Furthermore, as stated above, the IEEPA is separate from the executive orders so it still restricts any transactions with the Government of Zimbabwe and its companies (in many ways Zimbabwe as a whole) without license from the US President and the above companies are wholly or majority owned by this Government that was identified as a threat to the United States. 

As a result, there is still significant sanction risk associated with doing business with these entities, especially after fines were imposed on CBZ and Standard Bank in 2017 and 2016 respectively for doing business with them. 

As a result, many financial institutions have derisked by cutting loans or corresponding relationships with these financial institutions and they did not re-establish relationships when those institutions were removed from the sanctions list to avoid penalties. 

This suggests that these institutions are still very much under sanctions. The impact of these banking sanctions has been the nation losing in excess of US$34 billion in loans and aid over the last 19 years.

The same sanctions also impact a plethora of parastatals that are instrumental in industrial production, exporting our resources and protecting the sovereignty of the nation. 

These include MMCZ, ZMDC, ZISCO, Zimbabwe Mining Development Corporation and Zimbabwe Defence Industries, among others. 

ZISCO was a major employer, employing over 5 000 people at its peak and a producer of raw material for industry. 

It was also a major a driver of the economy and downstream industries in which it created 50 000 jobs indirectly, according to the Economist, but since the apartheid era, destabilisation and US sanctions, it’s now just a shadow of its former self, handicapping the entire Zimbabwean economy. 

All this has had a significant multiplier and ripple effect on our economy which has lost the nation over 50 000 jobs, a potential loss of between US$30 million and US$150 million/year or US$2,8 billion over 19 years from just this one institution. 

Social Development

In 2002, the EU cut €132 million/year in aid to Zimbabwe, affecting social development and humanitarian aid for fighting HIV, climate change, water challenges and droughts. Bear in mind that such aid was a pledge by the EU and the West, in lieu of the West paying reparations in Africa for colonisation.
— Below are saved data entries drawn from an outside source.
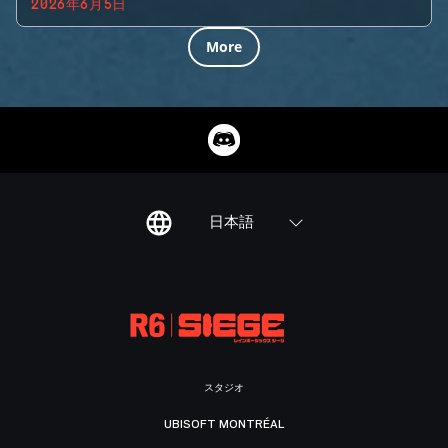
2026年6月5日
More
日本語
スタジオ
UBISOFT MONTRÉAL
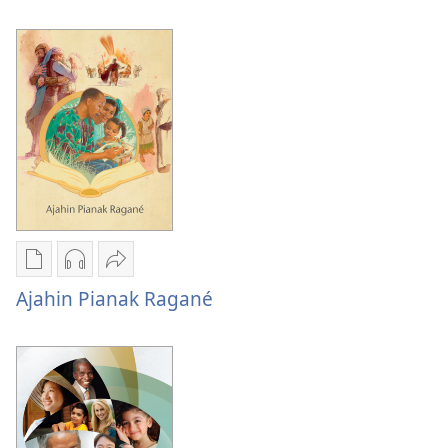
publikasi
rekaman
Ragané
digital
audio
Bisa
Kluargan
Kluargan
Bagia
Ragané
Ragané
Bisa
Bisa
Bagia
Bagia
Pilian
Pilihan
Bagiang
ngunduh
unduhan
Ajahin
Ajahin Pianak Ragané
publikasi
rekaman
Pianak
digital
audio
Ragané
Ajahin
Ajahin
Pianak
Pianak
Ragané
Ragané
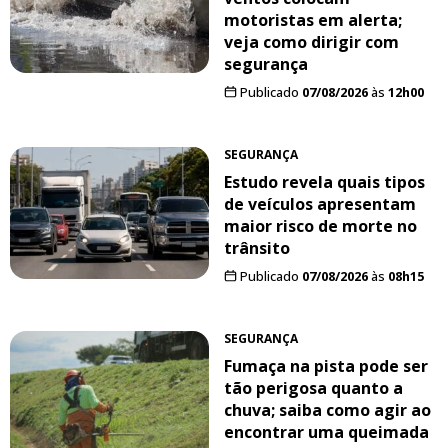
motoristas em alerta;
veja como dirigir com
segurança
Publicado
07/08/2026
às
12h00
SEGURANÇA
Estudo revela quais tipos
de veículos apresentam
maior risco de morte no
trânsito
Publicado
07/08/2026
às
08h15
SEGURANÇA
Fumaça na pista pode ser
tão perigosa quanto a
chuva; saiba como agir ao
encontrar uma queimada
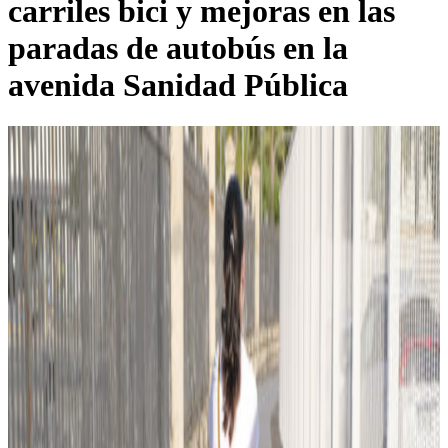
carriles bici y mejoras en las
paradas de autobús en la
avenida Sanidad Pública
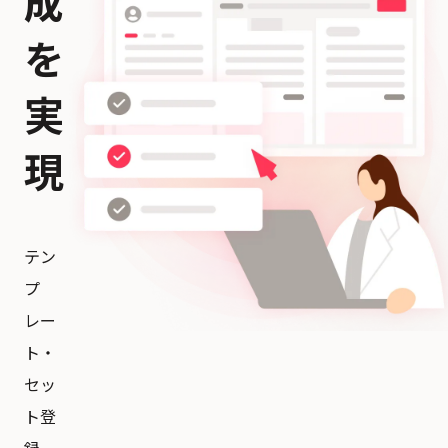
成
を
実
現
テン
プ
レー
ト・
セッ
ト登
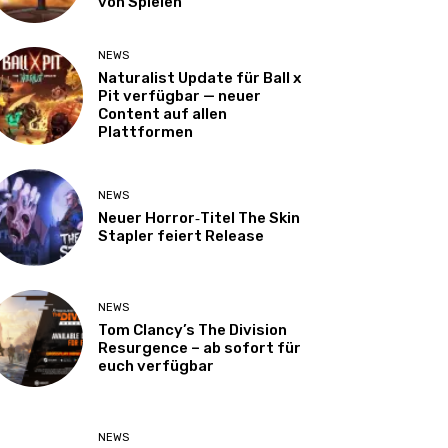
von Spielen
NEWS
Naturalist Update für Ball x
Pit verfügbar — neuer
Content auf allen
Plattformen
NEWS
Neuer Horror‑Titel The Skin
Stapler feiert Release
NEWS
Tom Clancy’s The Division
Resurgence – ab sofort für
euch verfügbar
NEWS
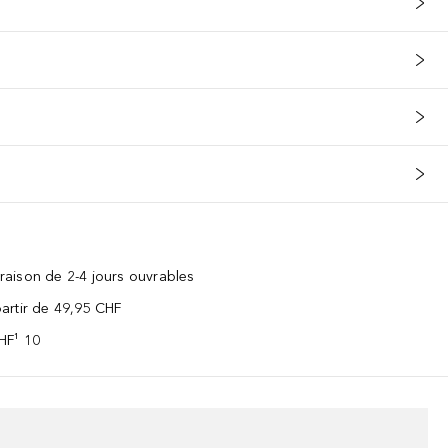
vraison de 2-4 jours ouvrables
 partir de 49,95 CHF
CHF¹ 10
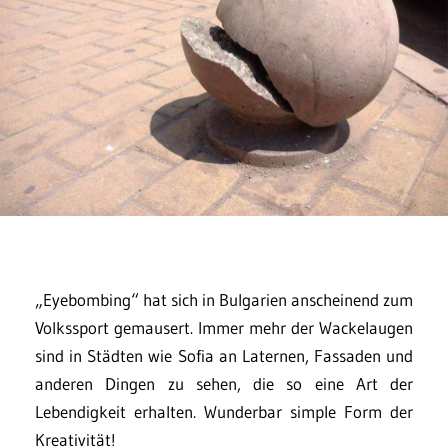
„Eyebombing“ hat sich in Bulgarien anscheinend zum
Volkssport gemausert. Immer mehr der Wackelaugen
sind in Städten wie Sofia an Laternen, Fassaden und
anderen Dingen zu sehen, die so eine Art der
Lebendigkeit erhalten. Wunderbar simple Form der
Kreativität!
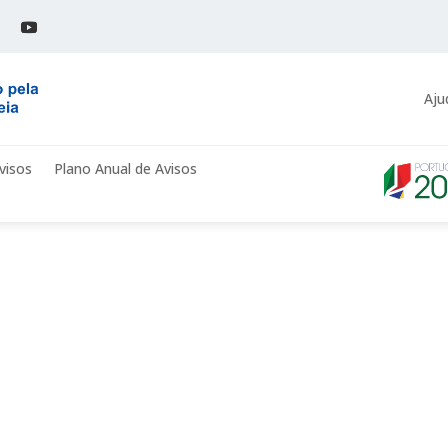
Aju
visos
Plano Anual de Avisos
The British DFID cancelled its Trade Mark Southern Africa funding for a project to eliminate fruit flies in SADC after Zimbabwe benefitted from some of the funds. 

Zimbabwean politicians could not attend many EU, COMESA and SADC meetings because of sanctions and so Zimbabwe was left out in many of the regional agreements signed with Western powers, impacting regional integration.

In total, Zimbabwe lost in excess of US$4,5 billion in donor aid since 2001.

Private sector

In November 2013, Econet Wireless complained about its operations being hampered by a toxic economic environment.

Many private companies could not operate because they did not have access to inputs and loans so they were forced to finance their business with cash or high interest loans from second tier lenders, hindering reinvestment growth and the capacity of these institutions to grow. 

Due to prohibitions of investments, loans, machinery and technology sales, payment clearances by financial institutions and a lack of corresponding banking relationships, it was difficult for companies in Zimbabwe to retool and upgrade technology to compete regionally. 

All these restrictions affected the critical function of the country, negatively impacting balance of payment, investment, loans, job creation, asset utilisation, production of exports, raising foreign currency and tax generation, which affected the capacity of both Government, private and non-profit sectors to deliver services to people.

Preferential procurement collapse

Since the imposition of sanctions on Zimbabwe, preferential procurement agreements for Zimbabwean products in the commonwealth, EU and the US were cancelled. The Government lost its right to buy fuel directly from the Middle East as using the US dollar as payments would be blocked, while shipping conferences carrying fuel for Zimbabwe under a Government manifest risked being confiscated or sanctioned. This had an impact on the entire Zimbabwean economy and all Zimbabweans.